**Problem to work on**
Copy out every line of the listing, from its very first line down through the line containing "This connectivity method", with both of those lines included.

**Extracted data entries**

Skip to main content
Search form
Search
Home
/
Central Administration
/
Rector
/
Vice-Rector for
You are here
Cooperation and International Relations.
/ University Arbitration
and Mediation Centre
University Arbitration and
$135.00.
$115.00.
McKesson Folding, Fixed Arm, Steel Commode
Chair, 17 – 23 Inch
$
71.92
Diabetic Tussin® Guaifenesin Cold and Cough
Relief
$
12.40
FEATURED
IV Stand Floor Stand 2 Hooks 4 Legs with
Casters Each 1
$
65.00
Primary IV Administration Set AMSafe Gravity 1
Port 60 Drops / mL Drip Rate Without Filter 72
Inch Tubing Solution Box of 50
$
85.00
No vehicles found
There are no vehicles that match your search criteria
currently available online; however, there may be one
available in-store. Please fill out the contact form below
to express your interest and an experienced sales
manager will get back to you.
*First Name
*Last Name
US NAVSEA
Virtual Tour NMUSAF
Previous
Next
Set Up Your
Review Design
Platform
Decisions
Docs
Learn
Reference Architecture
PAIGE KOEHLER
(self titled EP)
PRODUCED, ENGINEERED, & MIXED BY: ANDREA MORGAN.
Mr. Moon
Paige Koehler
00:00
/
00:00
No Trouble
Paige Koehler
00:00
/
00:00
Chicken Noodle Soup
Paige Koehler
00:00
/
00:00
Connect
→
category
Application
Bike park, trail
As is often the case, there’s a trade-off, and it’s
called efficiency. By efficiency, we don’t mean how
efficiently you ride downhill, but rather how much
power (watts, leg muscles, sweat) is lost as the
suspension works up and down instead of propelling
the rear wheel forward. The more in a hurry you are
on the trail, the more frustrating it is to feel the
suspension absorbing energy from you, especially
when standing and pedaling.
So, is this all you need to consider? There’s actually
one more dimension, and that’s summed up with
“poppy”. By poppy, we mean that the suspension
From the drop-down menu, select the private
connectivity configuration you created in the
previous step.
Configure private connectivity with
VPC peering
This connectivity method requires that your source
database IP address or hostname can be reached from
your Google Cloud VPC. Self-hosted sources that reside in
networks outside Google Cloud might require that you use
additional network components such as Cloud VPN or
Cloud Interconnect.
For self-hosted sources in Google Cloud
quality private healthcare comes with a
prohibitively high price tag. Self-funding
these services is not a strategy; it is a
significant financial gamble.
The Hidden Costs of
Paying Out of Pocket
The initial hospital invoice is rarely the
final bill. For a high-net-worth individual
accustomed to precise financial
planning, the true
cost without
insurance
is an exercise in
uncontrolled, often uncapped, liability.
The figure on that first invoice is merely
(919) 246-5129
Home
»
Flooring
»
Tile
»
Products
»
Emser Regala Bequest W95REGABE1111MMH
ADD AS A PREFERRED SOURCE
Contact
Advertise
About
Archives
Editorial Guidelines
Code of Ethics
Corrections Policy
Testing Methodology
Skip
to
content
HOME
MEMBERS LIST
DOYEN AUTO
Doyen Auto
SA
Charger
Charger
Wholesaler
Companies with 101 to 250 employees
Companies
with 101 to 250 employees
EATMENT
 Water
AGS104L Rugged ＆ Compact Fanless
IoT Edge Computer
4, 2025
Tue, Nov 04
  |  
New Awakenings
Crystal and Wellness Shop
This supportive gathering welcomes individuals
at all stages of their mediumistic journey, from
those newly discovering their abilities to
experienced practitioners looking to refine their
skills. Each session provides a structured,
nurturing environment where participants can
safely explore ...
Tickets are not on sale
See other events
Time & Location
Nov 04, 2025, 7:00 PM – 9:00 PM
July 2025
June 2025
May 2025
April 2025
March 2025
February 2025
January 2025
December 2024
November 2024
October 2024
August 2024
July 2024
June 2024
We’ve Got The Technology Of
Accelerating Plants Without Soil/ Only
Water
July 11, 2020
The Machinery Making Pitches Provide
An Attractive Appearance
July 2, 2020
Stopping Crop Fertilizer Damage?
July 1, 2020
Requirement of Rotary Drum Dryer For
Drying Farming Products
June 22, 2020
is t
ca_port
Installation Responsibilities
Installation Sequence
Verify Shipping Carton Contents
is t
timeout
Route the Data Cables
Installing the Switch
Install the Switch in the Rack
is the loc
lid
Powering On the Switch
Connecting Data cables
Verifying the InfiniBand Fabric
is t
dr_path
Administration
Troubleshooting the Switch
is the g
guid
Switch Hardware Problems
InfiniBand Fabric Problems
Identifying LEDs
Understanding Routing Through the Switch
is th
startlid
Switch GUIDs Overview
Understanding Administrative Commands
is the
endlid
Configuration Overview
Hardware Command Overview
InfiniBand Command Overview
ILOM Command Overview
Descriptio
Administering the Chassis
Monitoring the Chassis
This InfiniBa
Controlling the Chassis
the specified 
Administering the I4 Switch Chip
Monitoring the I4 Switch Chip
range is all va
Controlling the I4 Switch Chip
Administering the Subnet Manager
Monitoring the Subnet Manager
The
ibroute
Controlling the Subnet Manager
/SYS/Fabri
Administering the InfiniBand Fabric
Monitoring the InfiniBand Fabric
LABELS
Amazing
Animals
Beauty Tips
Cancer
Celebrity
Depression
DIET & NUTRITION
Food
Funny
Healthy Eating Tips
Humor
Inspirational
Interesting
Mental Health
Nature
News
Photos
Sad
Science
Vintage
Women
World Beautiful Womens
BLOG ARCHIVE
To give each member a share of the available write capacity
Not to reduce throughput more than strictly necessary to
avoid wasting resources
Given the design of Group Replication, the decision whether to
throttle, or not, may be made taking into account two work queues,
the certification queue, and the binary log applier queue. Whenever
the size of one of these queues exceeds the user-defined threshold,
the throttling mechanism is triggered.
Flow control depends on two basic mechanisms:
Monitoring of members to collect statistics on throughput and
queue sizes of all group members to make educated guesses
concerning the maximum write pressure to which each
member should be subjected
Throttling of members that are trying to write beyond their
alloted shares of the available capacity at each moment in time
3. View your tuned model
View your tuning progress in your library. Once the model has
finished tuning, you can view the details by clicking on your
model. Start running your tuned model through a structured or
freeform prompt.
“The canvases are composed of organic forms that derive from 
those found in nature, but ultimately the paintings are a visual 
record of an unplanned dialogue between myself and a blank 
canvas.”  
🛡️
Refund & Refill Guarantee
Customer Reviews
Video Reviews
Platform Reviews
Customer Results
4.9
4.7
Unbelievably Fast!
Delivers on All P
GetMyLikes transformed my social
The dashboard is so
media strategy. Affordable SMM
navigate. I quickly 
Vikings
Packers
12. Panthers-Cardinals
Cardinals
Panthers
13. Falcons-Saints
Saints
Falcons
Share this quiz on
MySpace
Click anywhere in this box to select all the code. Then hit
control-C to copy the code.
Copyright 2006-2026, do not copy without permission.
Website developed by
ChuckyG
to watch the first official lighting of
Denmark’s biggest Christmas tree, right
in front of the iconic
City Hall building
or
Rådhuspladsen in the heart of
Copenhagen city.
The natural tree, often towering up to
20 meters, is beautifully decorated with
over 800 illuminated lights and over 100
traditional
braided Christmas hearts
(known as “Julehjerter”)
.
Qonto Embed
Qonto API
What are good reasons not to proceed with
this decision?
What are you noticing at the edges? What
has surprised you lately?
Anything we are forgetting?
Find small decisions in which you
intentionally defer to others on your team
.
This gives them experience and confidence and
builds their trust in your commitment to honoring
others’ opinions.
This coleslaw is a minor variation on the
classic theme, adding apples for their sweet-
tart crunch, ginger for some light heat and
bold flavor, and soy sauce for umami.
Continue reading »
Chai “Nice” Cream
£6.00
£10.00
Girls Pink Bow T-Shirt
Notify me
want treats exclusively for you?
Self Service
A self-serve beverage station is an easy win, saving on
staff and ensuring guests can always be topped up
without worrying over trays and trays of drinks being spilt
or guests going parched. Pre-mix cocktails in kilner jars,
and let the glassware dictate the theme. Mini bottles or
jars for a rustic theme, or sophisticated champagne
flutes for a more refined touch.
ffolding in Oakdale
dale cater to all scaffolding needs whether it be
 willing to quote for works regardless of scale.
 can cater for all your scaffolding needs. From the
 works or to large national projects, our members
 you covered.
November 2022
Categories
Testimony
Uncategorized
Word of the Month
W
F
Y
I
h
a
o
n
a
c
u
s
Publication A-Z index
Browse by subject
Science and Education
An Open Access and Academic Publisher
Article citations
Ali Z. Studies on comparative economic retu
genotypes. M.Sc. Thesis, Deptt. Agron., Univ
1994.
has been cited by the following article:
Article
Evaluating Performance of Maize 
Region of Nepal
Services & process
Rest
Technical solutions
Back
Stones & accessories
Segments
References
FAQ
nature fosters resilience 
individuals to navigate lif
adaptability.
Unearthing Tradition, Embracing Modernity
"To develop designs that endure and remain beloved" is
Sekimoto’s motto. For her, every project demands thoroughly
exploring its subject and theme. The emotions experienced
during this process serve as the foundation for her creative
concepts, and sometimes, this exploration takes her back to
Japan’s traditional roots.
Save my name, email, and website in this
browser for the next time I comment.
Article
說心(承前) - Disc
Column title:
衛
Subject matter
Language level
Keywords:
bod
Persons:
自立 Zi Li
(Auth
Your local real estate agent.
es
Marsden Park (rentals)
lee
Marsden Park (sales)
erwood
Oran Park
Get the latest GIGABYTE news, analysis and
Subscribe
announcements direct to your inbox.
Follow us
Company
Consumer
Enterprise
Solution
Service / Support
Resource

**Solution to the problem**
Skip to main content
Search form
Search
Home
/
Central Administration
/
Rector
/
Vice-Rector for
You are here
Cooperation and International Relations.
/ University Arbitration
and Mediation Centre
University Arbitration and
$135.00.
$115.00.
McKesson Folding, Fixed Arm, Steel Commode
Chair, 17 – 23 Inch
$
71.92
Diabetic Tussin® Guaifenesin Cold and Cough
Relief
$
12.40
FEATURED
IV Stand Floor Stand 2 Hooks 4 Legs with
Casters Each 1
$
65.00
Primary IV Administration Set AMSafe Gravity 1
Port 60 Drops / mL Drip Rate Without Filter 72
Inch Tubing Solution Box of 50
$
85.00
No vehicles found
There are no vehicles that match your search criteria
currently available online; however, there may be one
available in-store. Please fill out the contact form below
to express your interest and an experienced sales
manager will get back to you.
*First Name
*Last Name
US NAVSEA
Virtual Tour NMUSAF
Previous
Next
Set Up Your
Review Design
Platform
Decisions
Docs
Learn
Reference Architecture
PAIGE KOEHLER
(self titled EP)
PRODUCED, ENGINEERED, & MIXED BY: ANDREA MORGAN.
Mr. Moon
Paige Koehler
00:00
/
00:00
No Trouble
Paige Koehler
00:00
/
00:00
Chicken Noodle Soup
Paige Koehler
00:00
/
00:00
Connect
→
category
Application
Bike park, trail
As is often the case, there’s a trade-off, and it’s
called efficiency. By efficiency, we don’t mean how
efficiently you ride downhill, but rather how much
power (watts, leg muscles, sweat) is lost as the
suspension works up and down instead of propelling
the rear wheel forward. The more in a hurry you are
on the trail, the more frustrating it is to feel the
suspension absorbing energy from you, especially
when standing and pedaling.
So, is this all you need to consider? There’s actually
one more dimension, and that’s summed up with
“poppy”. By poppy, we mean that the suspension
From the drop-down menu, select the private
connectivity configuration you created in the
previous step.
Configure private connectivity with
VPC peering
This connectivity method requires that your source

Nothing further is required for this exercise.